Stated exercise A> In the article about James King, which office offered King a job?
Stated exercise B> Please output the passage of the article about James King between "He remembers one" and "with a cookout.", inclusive.

Given text>
##############################
He remembers one client in particular, an older gentleman in his 60's who was the primary caretaker for his mother, an elderly woman with mobility difficulties. They thought they didn't have money to get a “good” attorney. “That's what they thought,” King said. As he took statements to build their defense, King spent time with the man's family, eating with them, talking with neighbors who said the man used to cut their lawns to help them out. When the man won his case with King’s help and went home, it wasn’t just winning a case, it was helping an entire neighborhood get one of their cherished members back, putting a family back together again. They all celebrated with a cookout.
King said he believes people in the justice system, guilty or innocent, still deserve to be treated like people. “I went home every day with a smile, knowing that I got to help somebody in need without reaching out to help someone with one hand and then reaching into their pocket with the other hand."
King was at home in January when he got the call about a job offer with the Public Defender office of Washington, DC. Out of 80 interns who worked out of the office last summer, among them students of Harvard, Stanford, Georgetown, American University, and Yale law schools, it was King who was offered the job.
A Model For Others
UDC Law Professor Andrew Ferguson said King had worked hard in class, even serving as a teaching assistant for his class on criminal law, criminal procedure and evidence. He says that although it is rare for someone who has experience on the other side of the justice system to become a lawyer, it is possible. "Part of the reason it is rare is that not everyone who has felt the injustice of an unjust prosecution has had the character and intelligence to do something to improve the system,” Ferguson said.
Ferguson says that he thinks the legal community and King’s future clients will greatly benefit from his inspirational path, one he believes is redemptive – as King was facing the ultimate legal sanction and suffered some real costs of being accused of a crime. “The fact that he overcame that moment in his life is redeeming to the system and to him personally.”
James King also does motivational speaking, telling his story to at-risk teens. “I think they have a lot to learn from not only picking the right crowd of people, but being more conscious of their environment and places to go or not to go. I sit down and talk with them about things they should steer away from and things that would behoove them to stay on the right path.”
##############################
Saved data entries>
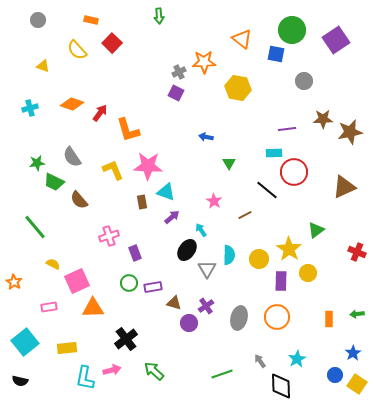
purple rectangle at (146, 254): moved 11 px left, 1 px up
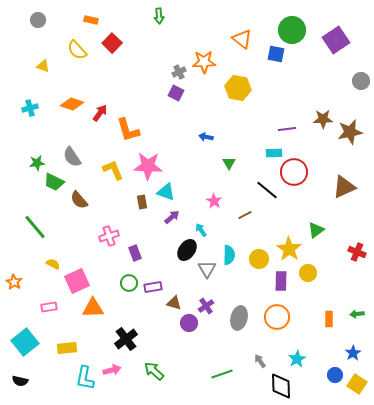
gray circle at (304, 81): moved 57 px right
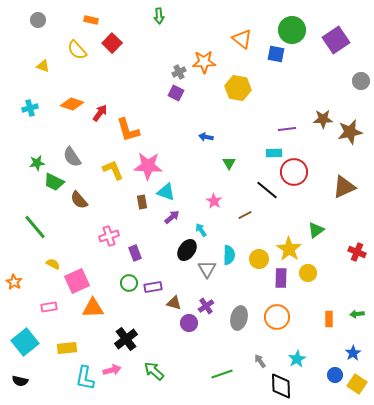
purple rectangle at (281, 281): moved 3 px up
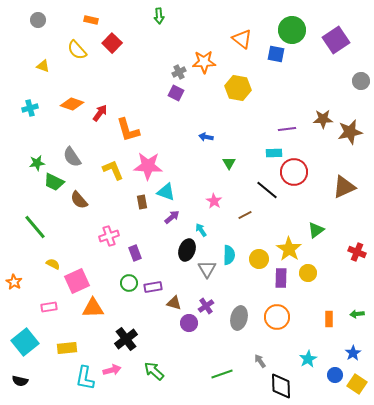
black ellipse at (187, 250): rotated 15 degrees counterclockwise
cyan star at (297, 359): moved 11 px right
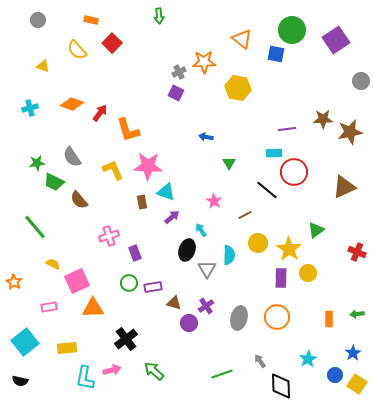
yellow circle at (259, 259): moved 1 px left, 16 px up
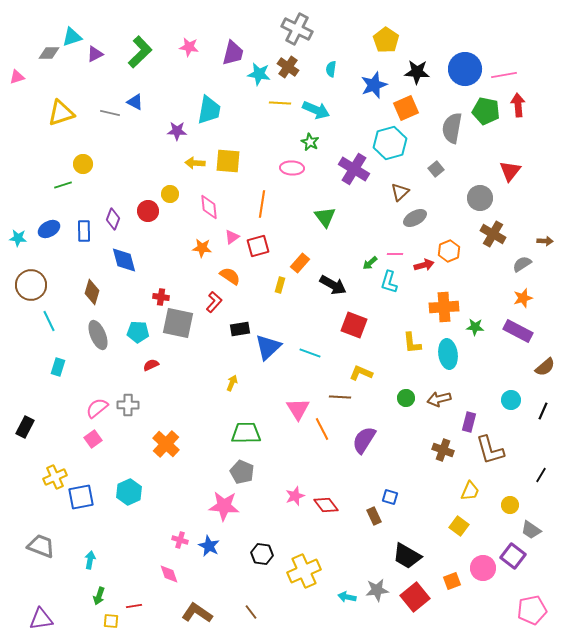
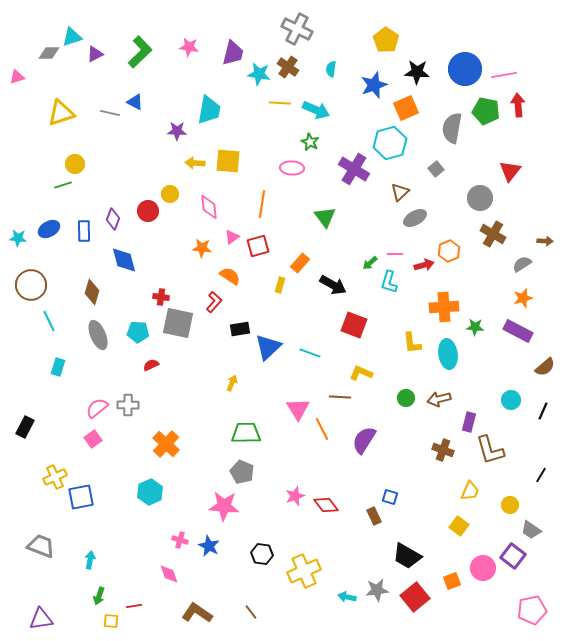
yellow circle at (83, 164): moved 8 px left
cyan hexagon at (129, 492): moved 21 px right
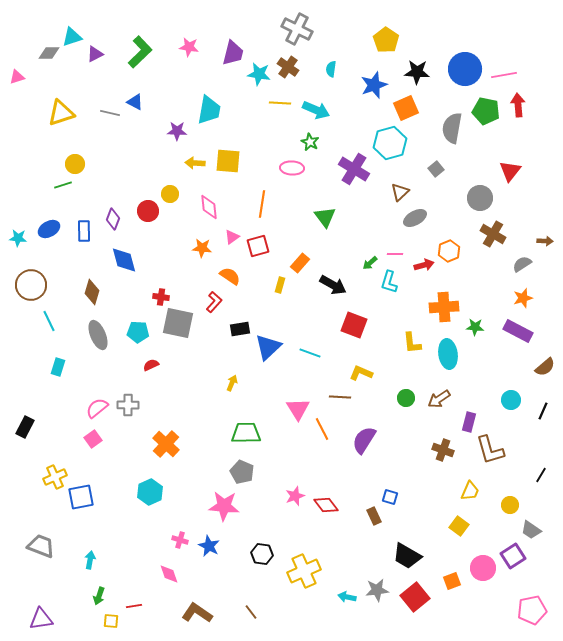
brown arrow at (439, 399): rotated 20 degrees counterclockwise
purple square at (513, 556): rotated 20 degrees clockwise
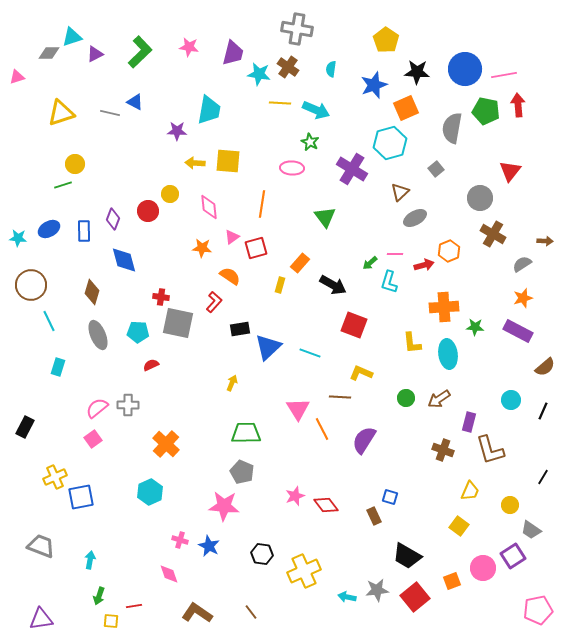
gray cross at (297, 29): rotated 16 degrees counterclockwise
purple cross at (354, 169): moved 2 px left
red square at (258, 246): moved 2 px left, 2 px down
black line at (541, 475): moved 2 px right, 2 px down
pink pentagon at (532, 610): moved 6 px right
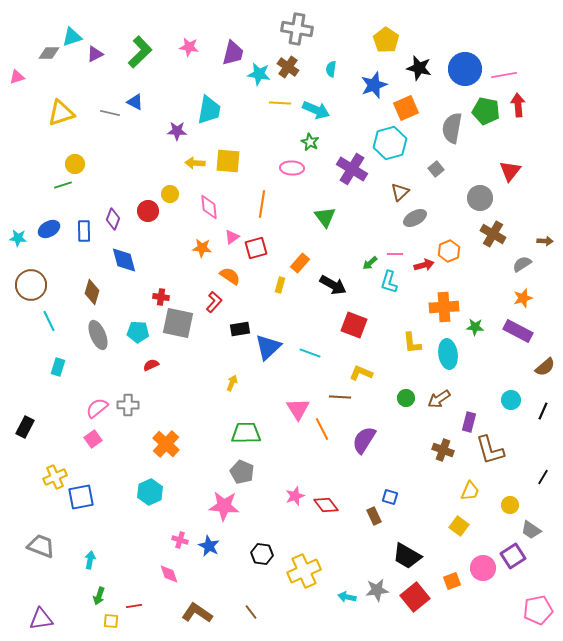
##############################
Complete output A> The Public Defender office of Washington, DC.

Complete output B>
He remembers one client in particular, an older gentleman in his 60's who was the primary caretaker for his mother, an elderly woman with mobility difficulties. They thought they didn't have money to get a “good” attorney. “That's what they thought,” King said. As he took statements to build their defense, King spent time with the man's family, eating with them, talking with neighbors who said the man used to cut their lawns to help them out. When the man won his case with King’s help and went home, it wasn’t just winning a case, it was helping an entire neighborhood get one of their cherished members back, putting a family back together again. They all celebrated with a cookout.